What needs to be done – What is needed here is a faithful repeat of every entry, with no character changed.

Given records –

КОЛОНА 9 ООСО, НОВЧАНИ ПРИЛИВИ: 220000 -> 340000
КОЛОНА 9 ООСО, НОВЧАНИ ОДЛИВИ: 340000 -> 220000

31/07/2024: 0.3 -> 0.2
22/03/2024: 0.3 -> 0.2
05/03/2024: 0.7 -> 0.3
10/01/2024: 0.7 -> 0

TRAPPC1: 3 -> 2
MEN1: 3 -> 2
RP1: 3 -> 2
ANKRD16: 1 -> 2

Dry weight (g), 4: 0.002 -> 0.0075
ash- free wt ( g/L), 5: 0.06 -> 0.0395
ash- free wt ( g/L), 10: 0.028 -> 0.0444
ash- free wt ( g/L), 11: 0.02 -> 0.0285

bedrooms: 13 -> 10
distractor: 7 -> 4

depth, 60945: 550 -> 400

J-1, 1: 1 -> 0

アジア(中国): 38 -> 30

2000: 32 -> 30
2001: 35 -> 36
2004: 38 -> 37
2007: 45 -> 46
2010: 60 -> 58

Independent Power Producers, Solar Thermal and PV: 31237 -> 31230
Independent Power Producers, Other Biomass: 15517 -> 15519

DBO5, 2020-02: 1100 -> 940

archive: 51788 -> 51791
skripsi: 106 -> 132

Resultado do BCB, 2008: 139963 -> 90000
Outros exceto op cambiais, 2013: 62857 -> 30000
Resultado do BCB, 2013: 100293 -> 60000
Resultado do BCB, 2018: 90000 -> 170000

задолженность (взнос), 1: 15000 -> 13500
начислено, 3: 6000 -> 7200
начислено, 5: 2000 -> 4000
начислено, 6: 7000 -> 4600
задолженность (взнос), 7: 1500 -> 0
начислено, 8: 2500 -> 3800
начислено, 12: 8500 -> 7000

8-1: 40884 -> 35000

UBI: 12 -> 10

Answer space –
КОЛОНА 9 ООСО, НОВЧАНИ ПРИЛИВИ: 220000 -> 340000
КОЛОНА 9 ООСО, НОВЧАНИ ОДЛИВИ: 340000 -> 220000

31/07/2024: 0.3 -> 0.2
22/03/2024: 0.3 -> 0.2
05/03/2024: 0.7 -> 0.3
10/01/2024: 0.7 -> 0

TRAPPC1: 3 -> 2
MEN1: 3 -> 2
RP1: 3 -> 2
ANKRD16: 1 -> 2

Dry weight (g), 4: 0.002 -> 0.0075
ash- free wt ( g/L), 5: 0.06 -> 0.0395
ash- free wt ( g/L), 10: 0.028 -> 0.0444
ash- free wt ( g/L), 11: 0.02 -> 0.0285

bedrooms: 13 -> 10
distractor: 7 -> 4

depth, 60945: 550 -> 400

J-1, 1: 1 -> 0

アジア(中国): 38 -> 30

2000: 32 -> 30
2001: 35 -> 36
2004: 38 -> 37
2007: 45 -> 46
2010: 60 -> 58

Independent Power Producers, Solar Thermal and PV: 31237 -> 31230
Independent Power Producers, Other Biomass: 15517 -> 15519

DBO5, 2020-02: 1100 -> 940

archive: 51788 -> 51791
skripsi: 106 -> 132

Resultado do BCB, 2008: 139963 -> 90000
Outros exceto op cambiais, 2013: 62857 -> 30000
Resultado do BCB, 2013: 100293 -> 60000
Resultado do BCB, 2018: 90000 -> 170000

задолженность (взнос), 1: 15000 -> 13500
начислено, 3: 6000 -> 7200
начислено, 5: 2000 -> 4000
начислено, 6: 7000 -> 4600
задолженность (взнос), 7: 1500 -> 0
начислено, 8: 2500 -> 3800
начислено, 12: 8500 -> 7000

8-1: 40884 -> 35000

UBI: 12 -> 10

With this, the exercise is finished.